I’ve been marathoning Marvel’s new Netflix series “Jessica Jones” and I’m pretty blown away. I’m not going to spoil anything for you since this is likely to be a big Thanksgiving weekend binge watch. I just wanted to tell you all why.

For anyone who’s gone through a significant trauma, you’re going to see yourself in this. Not that you’ve been mind-controlled by a super villain bathed in purple light and forced to do unspeakable things, but there is a universality to PTSD. Many of us have experienced it in one form or another, from the nightmares to the insomnia to the panic attacks. Some of us have let it make decisions for us. Some of us have let it paralyze us.

RELATED: Geek Girl in Hollywood: Here's to strong and complex movie heroines

Whatever version of this you’ve experienced, “Jessica Jones” gives us a look at a fairly accurate extreme version of this reaction. In science fiction or fantasy, we often get a chance to take a hard look at things that are difficult to talk about in a real-life setting. Consider the episode of “Buffy the Vampire Slayer” called “The Body,” where Buffy finds her mother’s body on the couch. It was a look at grief and shock that we hadn’t seen on TV yet. Even the feel of it was a testament to what we all go through at some point in our lives. No music, feeling like everything is in sharp relief, the odd things your friends say, etc.

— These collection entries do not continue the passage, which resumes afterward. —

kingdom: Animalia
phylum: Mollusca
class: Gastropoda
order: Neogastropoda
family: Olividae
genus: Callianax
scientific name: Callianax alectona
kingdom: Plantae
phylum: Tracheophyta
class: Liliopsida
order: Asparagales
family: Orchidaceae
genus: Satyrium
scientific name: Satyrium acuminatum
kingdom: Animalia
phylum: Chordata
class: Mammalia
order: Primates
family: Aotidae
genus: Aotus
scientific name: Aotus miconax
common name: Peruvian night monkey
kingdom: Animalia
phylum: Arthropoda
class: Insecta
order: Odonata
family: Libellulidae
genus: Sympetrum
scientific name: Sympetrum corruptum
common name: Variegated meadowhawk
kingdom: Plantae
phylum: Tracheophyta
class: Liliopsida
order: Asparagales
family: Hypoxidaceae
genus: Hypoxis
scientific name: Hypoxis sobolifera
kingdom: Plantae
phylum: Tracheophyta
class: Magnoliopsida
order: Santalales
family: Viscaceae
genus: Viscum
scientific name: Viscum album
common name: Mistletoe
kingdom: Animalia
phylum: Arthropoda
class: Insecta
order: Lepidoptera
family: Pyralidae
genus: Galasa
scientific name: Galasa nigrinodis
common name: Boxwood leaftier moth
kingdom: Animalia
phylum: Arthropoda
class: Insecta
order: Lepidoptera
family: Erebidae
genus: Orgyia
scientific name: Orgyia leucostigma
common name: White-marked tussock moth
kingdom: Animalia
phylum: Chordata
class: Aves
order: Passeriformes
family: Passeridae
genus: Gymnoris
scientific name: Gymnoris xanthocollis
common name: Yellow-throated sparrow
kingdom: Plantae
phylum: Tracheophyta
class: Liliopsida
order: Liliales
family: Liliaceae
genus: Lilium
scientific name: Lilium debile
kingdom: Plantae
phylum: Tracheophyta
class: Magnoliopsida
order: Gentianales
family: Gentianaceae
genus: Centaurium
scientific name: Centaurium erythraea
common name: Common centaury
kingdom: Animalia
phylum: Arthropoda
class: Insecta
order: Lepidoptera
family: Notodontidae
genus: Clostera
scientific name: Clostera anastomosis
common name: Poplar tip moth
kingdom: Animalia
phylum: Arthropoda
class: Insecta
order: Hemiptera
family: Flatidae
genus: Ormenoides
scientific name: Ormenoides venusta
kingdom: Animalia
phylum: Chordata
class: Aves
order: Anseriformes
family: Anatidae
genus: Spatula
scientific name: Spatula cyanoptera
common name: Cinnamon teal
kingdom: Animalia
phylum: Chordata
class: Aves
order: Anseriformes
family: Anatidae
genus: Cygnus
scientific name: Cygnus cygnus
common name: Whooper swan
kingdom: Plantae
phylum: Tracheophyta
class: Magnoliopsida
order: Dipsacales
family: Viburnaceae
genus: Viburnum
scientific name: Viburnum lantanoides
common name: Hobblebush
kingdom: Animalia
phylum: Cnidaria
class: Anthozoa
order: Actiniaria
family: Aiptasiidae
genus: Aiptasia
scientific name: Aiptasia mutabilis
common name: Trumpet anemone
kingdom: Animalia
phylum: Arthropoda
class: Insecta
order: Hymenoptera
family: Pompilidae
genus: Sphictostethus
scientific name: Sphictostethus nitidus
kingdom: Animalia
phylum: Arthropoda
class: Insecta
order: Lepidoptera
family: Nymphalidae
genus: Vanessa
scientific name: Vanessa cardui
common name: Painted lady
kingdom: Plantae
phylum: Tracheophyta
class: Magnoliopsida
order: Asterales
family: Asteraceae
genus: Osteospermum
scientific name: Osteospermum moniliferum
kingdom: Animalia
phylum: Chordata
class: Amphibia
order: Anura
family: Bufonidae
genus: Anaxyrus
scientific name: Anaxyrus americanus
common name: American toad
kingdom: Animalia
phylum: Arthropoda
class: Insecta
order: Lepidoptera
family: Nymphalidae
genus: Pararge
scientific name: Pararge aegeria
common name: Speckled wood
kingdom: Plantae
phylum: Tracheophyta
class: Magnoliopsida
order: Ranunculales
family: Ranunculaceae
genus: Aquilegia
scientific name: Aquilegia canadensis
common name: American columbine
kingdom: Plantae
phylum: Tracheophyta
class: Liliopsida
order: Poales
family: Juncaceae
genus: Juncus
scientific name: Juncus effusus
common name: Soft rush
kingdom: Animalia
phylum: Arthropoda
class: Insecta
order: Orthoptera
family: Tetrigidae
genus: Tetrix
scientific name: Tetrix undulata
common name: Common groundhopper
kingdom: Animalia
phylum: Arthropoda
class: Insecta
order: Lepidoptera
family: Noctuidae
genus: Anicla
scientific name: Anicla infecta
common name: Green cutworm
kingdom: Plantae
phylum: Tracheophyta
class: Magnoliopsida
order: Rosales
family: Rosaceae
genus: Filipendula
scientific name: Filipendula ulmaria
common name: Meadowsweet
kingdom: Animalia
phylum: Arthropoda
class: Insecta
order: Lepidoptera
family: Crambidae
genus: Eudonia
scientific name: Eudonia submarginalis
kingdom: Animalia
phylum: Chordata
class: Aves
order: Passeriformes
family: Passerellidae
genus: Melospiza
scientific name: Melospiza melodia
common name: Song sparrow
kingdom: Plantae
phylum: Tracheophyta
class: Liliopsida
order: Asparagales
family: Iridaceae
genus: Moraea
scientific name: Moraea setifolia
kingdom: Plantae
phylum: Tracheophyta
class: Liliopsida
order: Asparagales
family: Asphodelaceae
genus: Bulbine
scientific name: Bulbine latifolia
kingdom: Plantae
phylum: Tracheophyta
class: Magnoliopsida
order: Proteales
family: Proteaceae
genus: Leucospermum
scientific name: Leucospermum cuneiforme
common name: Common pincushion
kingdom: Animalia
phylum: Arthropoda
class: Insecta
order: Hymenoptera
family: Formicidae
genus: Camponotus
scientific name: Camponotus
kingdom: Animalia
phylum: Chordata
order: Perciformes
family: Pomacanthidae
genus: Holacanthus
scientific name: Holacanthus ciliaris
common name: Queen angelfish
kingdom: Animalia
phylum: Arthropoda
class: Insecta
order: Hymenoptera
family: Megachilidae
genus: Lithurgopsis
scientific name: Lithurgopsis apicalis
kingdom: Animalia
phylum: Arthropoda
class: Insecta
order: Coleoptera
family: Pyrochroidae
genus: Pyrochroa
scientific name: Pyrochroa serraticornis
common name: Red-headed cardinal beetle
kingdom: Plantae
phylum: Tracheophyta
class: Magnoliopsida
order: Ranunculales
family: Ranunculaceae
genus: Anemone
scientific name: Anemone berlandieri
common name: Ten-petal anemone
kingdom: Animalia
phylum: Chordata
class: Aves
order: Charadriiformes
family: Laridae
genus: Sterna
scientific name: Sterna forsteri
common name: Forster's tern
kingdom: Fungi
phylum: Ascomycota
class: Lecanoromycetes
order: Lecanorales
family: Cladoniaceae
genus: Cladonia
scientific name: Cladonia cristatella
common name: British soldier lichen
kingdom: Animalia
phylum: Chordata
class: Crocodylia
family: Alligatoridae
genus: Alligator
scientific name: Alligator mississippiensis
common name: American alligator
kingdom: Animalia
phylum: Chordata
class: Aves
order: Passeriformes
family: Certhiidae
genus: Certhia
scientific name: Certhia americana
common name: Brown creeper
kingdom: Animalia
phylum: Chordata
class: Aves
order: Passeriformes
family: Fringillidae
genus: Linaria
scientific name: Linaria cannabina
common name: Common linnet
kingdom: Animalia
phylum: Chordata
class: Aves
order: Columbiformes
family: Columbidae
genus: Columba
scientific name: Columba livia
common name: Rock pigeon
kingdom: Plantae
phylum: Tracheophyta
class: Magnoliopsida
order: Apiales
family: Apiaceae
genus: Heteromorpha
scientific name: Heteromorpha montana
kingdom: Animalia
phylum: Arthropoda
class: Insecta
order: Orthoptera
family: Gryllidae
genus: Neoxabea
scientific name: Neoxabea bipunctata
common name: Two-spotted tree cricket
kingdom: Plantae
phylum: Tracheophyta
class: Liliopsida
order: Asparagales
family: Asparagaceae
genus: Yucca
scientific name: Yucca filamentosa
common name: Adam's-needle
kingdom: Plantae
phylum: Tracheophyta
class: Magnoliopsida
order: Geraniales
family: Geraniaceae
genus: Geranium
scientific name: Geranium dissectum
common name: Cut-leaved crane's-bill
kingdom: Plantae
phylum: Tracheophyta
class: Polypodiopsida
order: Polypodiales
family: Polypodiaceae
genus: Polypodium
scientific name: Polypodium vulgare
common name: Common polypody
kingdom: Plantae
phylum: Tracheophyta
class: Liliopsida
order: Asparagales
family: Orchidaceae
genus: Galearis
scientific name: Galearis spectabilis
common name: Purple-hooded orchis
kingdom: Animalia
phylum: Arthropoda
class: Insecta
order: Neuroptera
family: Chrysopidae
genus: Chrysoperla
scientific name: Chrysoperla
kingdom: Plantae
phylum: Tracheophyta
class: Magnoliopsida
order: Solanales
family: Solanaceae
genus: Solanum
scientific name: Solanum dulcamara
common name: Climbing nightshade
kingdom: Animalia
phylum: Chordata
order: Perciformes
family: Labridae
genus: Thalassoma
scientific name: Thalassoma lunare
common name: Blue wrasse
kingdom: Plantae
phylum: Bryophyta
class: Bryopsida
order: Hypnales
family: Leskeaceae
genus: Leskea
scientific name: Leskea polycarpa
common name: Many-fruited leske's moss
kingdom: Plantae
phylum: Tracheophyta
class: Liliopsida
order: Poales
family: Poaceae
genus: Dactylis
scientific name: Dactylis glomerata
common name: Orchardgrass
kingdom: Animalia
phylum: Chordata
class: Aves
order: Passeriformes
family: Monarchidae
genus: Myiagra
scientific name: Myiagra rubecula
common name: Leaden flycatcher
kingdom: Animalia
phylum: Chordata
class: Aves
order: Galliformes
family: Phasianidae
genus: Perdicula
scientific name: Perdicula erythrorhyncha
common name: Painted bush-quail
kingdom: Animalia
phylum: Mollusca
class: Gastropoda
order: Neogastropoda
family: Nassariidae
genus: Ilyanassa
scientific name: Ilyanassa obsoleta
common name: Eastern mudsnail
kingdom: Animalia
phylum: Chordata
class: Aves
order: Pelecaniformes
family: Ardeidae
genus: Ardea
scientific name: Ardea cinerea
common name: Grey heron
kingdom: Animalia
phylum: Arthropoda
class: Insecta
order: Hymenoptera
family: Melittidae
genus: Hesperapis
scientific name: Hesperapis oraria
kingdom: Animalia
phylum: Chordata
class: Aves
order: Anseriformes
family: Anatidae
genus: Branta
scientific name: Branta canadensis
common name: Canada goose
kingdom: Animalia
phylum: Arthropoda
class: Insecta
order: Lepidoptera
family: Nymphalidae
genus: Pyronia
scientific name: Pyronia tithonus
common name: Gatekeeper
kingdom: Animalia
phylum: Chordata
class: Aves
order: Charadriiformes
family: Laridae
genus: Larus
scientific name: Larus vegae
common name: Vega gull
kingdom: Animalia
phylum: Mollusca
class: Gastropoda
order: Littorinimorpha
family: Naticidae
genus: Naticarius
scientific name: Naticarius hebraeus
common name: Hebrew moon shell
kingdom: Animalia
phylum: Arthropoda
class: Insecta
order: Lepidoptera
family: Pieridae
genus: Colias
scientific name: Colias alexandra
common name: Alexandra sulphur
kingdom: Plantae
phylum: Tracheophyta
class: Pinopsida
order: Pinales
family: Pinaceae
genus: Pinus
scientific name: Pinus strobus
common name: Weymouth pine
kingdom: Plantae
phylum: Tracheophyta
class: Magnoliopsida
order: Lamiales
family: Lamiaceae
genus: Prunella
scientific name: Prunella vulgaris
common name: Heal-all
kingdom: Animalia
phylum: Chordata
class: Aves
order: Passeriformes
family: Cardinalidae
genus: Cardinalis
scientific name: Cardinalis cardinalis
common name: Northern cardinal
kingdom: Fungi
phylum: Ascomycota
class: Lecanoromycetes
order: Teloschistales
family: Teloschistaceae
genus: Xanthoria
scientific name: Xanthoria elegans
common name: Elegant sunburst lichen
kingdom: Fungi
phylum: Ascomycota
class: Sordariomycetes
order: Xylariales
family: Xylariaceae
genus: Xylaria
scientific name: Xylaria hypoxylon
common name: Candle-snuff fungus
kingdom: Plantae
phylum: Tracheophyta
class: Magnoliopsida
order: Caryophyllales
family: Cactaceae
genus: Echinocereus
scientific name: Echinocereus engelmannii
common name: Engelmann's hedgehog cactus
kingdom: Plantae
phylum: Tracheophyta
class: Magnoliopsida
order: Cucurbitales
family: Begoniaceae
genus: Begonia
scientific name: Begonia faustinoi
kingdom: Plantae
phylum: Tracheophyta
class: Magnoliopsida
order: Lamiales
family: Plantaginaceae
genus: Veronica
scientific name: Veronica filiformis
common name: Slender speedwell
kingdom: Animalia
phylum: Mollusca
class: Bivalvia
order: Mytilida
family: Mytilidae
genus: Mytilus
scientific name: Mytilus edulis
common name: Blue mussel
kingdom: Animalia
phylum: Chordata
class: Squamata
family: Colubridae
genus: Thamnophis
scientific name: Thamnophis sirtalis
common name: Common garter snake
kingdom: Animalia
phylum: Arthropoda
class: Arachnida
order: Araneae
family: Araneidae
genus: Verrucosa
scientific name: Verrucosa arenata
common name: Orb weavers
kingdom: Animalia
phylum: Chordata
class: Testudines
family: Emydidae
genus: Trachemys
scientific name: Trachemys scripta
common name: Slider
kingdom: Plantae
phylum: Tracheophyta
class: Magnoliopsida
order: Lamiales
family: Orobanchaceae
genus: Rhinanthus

What we see in “Jessica Jones” is a very in-your-face look at trying to get over something traumatic. Something I’ve recently learned about is post-traumatic growth, something that sometimes happens when a traumatic event occurs. Instead of retreating, someone uses it to become better, stronger — to continue the fight. Jessica may be having serious issues, but she’s not backing down. We watch her work through it. She’s not a dark hero with a past that makes her look melancholy at times or gives her a sympathetic reason to look pouty or deep. She hasn’t conquered it yet. We get to feel the pain along with her and watch every painful moment as she works to move on.

Sometimes, getting to see someone else go through something on screen, having as hard a time as you do in real life, is incredibly therapeutic. Though I haven’t finished the season yet, I’m absolutely along for the ride.